To summarize, the first part of the story suggests that the Commission, along with several think tanks as well as the European Parliament, had a supranational bias in its publications and a tendency to politicization, at least in the start of the debate. The second part shows how it did not have the power to act entrepreneurially, but had to keep track of the European Council meetings, the report of the VRTF and its proposals. The third part shows how the Commission watered down its proposal influenced by the leaders in the European Council.

It is of course, hard to understand this policy episode without understanding the broader picture (see Hodson, 2013 or Fabbrini 2013). In short, this example goes in line with a series of other instances of the Commission not pursuing integrationist goals and taking a role of an expert bureaucracy. Many times during the crisis, the Commission traded its political goals for task expansion, which is more important not only for the leaders in the member states but also for the bureaucrats working inside it. The reform of the Stability and Growth Pact is the best example for this. The Commission agreed to rules which transferred a bunch of technocratic duties without any political influence. Best example is the bureaucratized process of the European Semester, but also the “reform” of the Excessive deficit procedure, implementation of the (kind of pointless) Macroeconomic Imbalance Procedure…

Going back to Delors and his influence on the process of building EMU, why was Barroso’s Commission so different in a “similar” time of crisis? Here, I want to emphasize three (of many) points, for which I believe the Juncker’s Commission will not be much different.

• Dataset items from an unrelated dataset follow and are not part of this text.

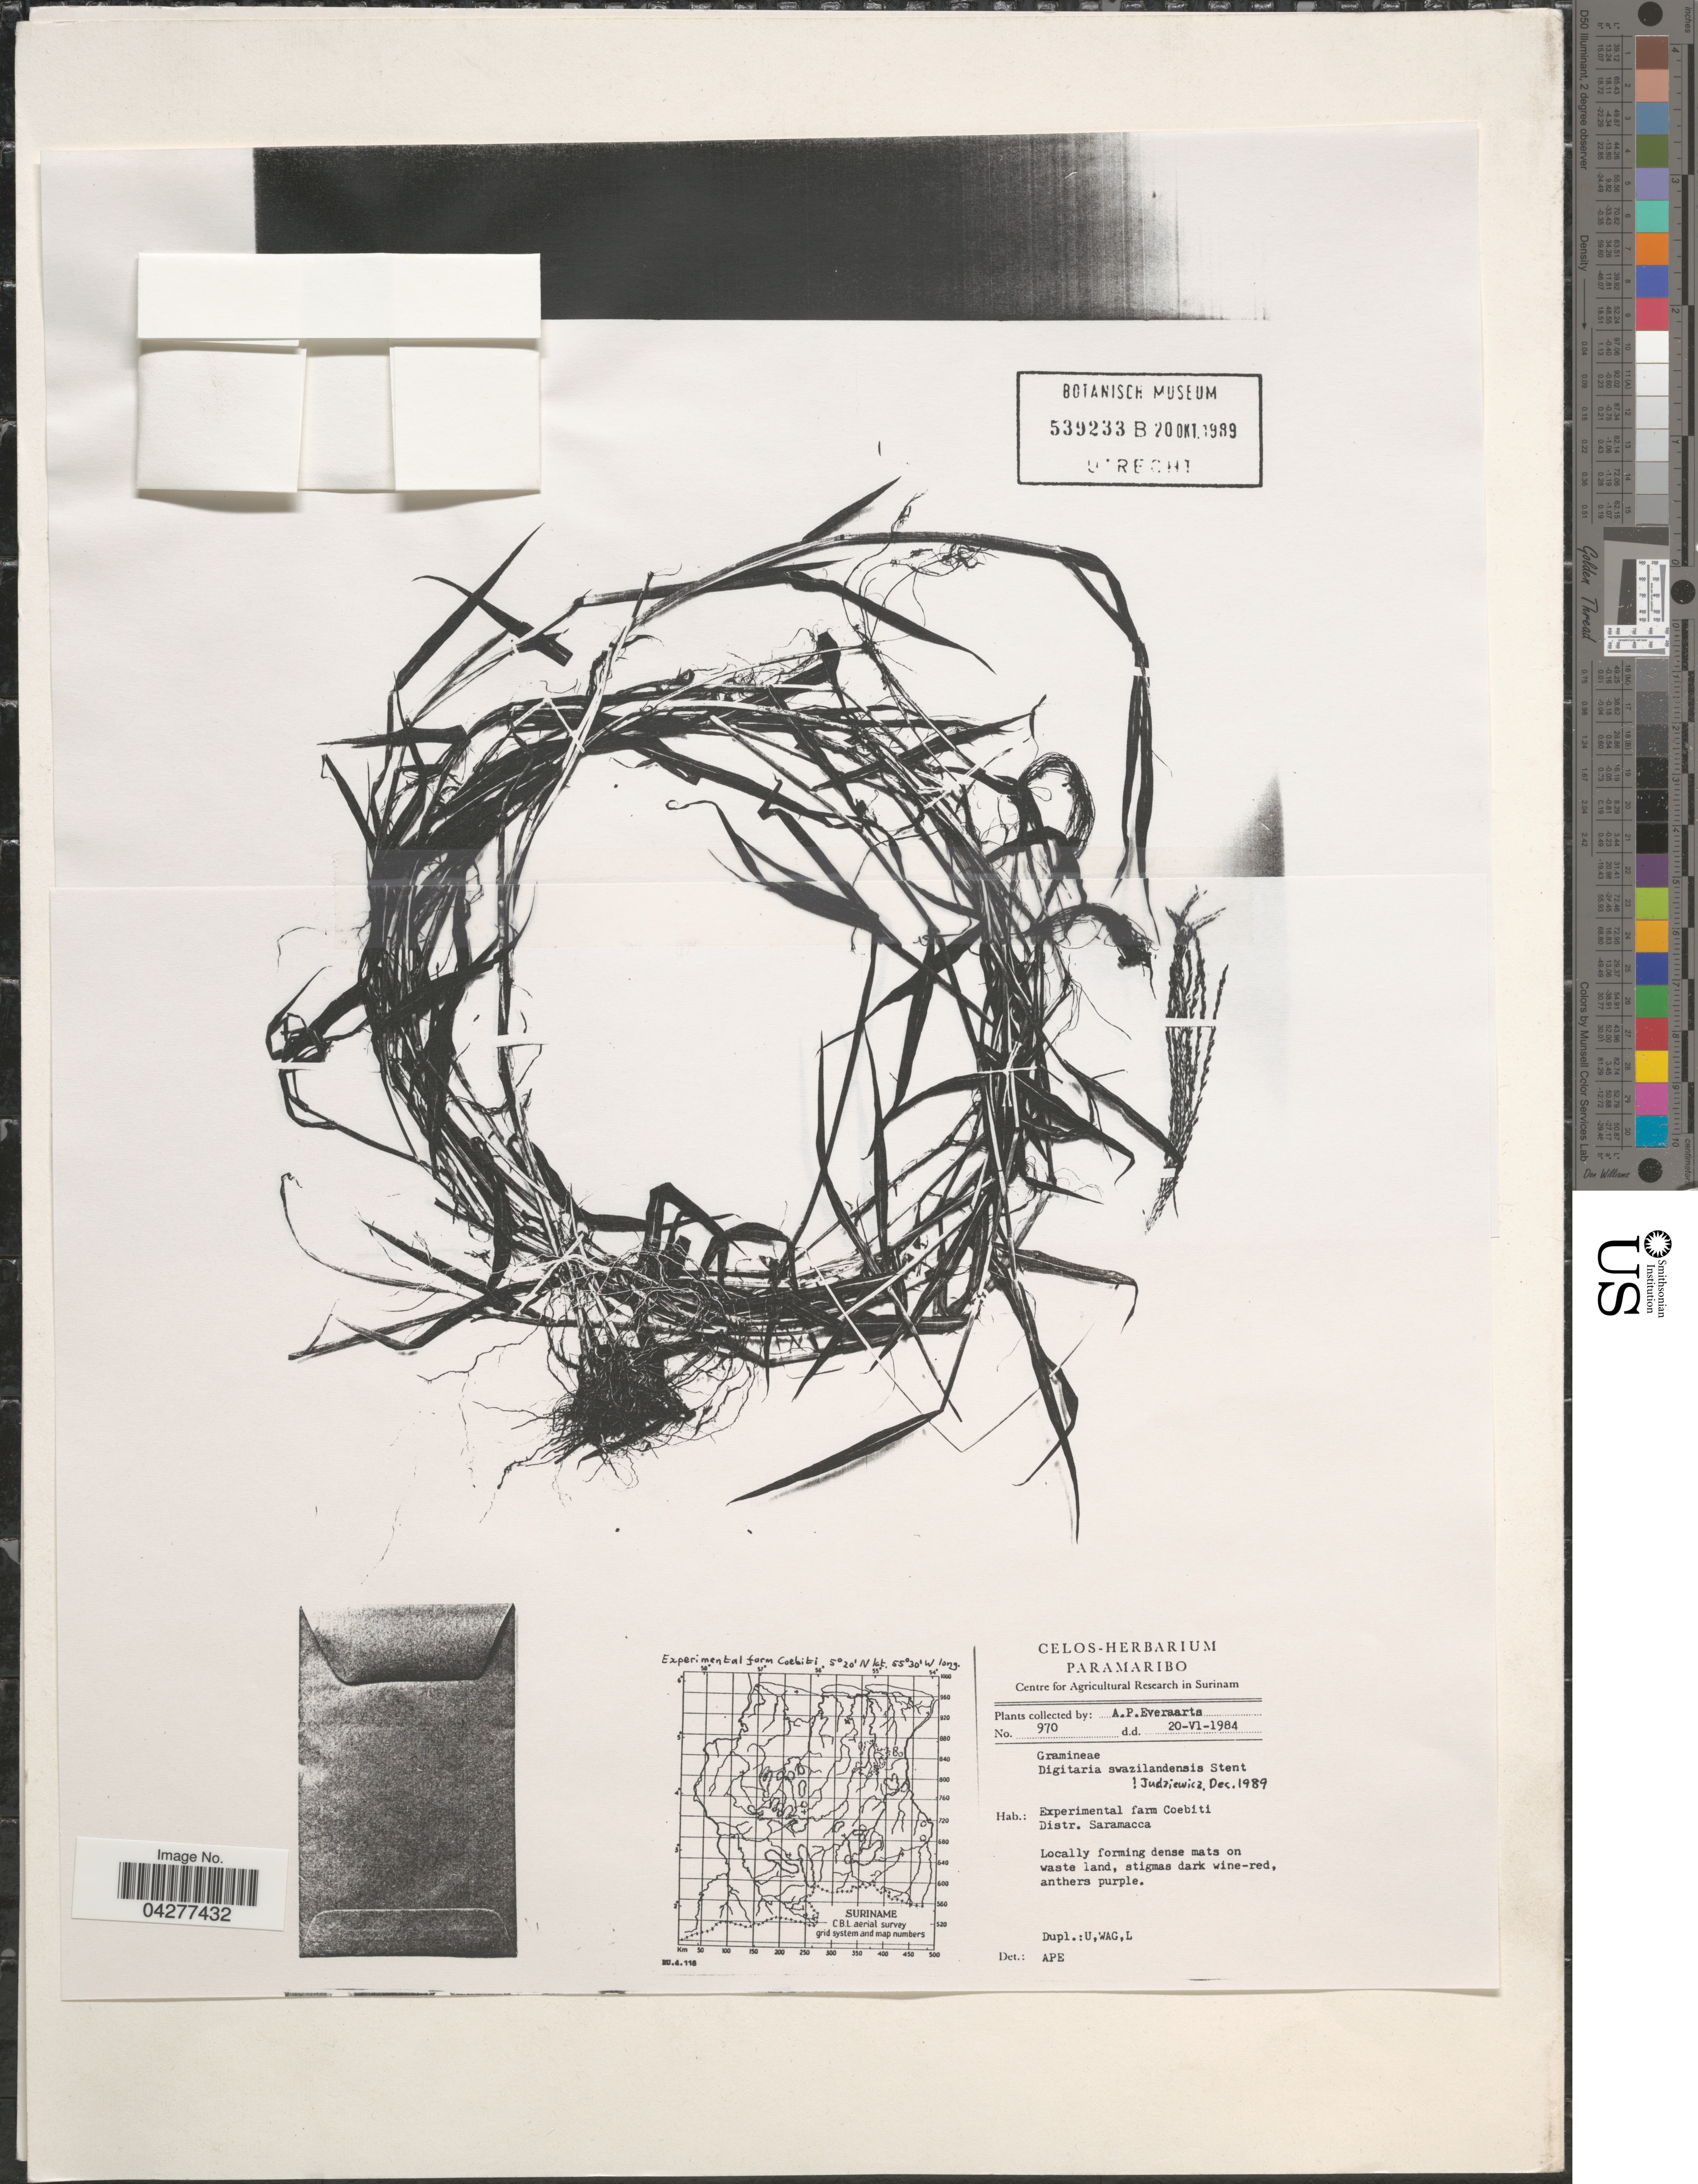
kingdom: Plantae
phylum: Tracheophyta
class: Liliopsida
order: Poales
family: Poaceae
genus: Digitaria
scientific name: Digitaria setigera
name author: Roth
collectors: A. Everaarts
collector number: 970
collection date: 1984-06-20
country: Suriname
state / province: Saramacca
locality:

First of all, unlike the time when EMU was being built, there is no more political will for such large shifts. This is a time of slow, gradual changes. And these changes are left for the European Council to set the agenda on and to control them, while the European Commission is there to execute them and sometimes provide expert advise.

Secondly, today the European Council is completely institutionalized and has its own organization. For this reason, then President of the European Council Herman van Rompuy was one of the main individuals during the crisis with its “task force” being the main agenda setter, along with the political leaders. In the case of the two-pack and the six-pack this was most evident as the HRTF gave the opinion to the European Council which merely asked the Commission to create a legislative proposal to be in line with HRTF’s recommendations.

Thirdly, although his influence in building EMU is indisputable, Delors was not as powerful it is often preached. In a lecture he delivered last year (JCMS 50th Anniversary Lecture), speaking on the time EMU was built he pointed out:

“It was the economic axis that was missing. I therefore proposed a pact for the co-ordination of policies to run alongside the monetary Stability pact. This was not accepted. Instead, it was deemed sufficient to merely add the word ‘Growth’ to the name of the Stability pact. Politicians really do have a fascination for words. In reality, this was purely and simply a budgetary stability pact: no economic co-ordination; no instruments to stimulate, co-operate or regulate (175). The ideal would be for EMU to have an economic axis – in other words, that certain competences are transferred to EMU in its own right, to promote healthy economic growth.”

From this quote, it seems that Delors’ main ally at the time was the fact that there was political will for EMU. On the other hand, his proposals were as he points out, watered down to absurdity.

Since Juncker’s Commission is, of course, a lot closer to Barroso’s than Delors’ – in terms of political will, ideology, the situation and the structure of the EU, even its beginners’ belief in its politicization  – it is very hard to expect that its influence will be any bigger than in its previous mandate.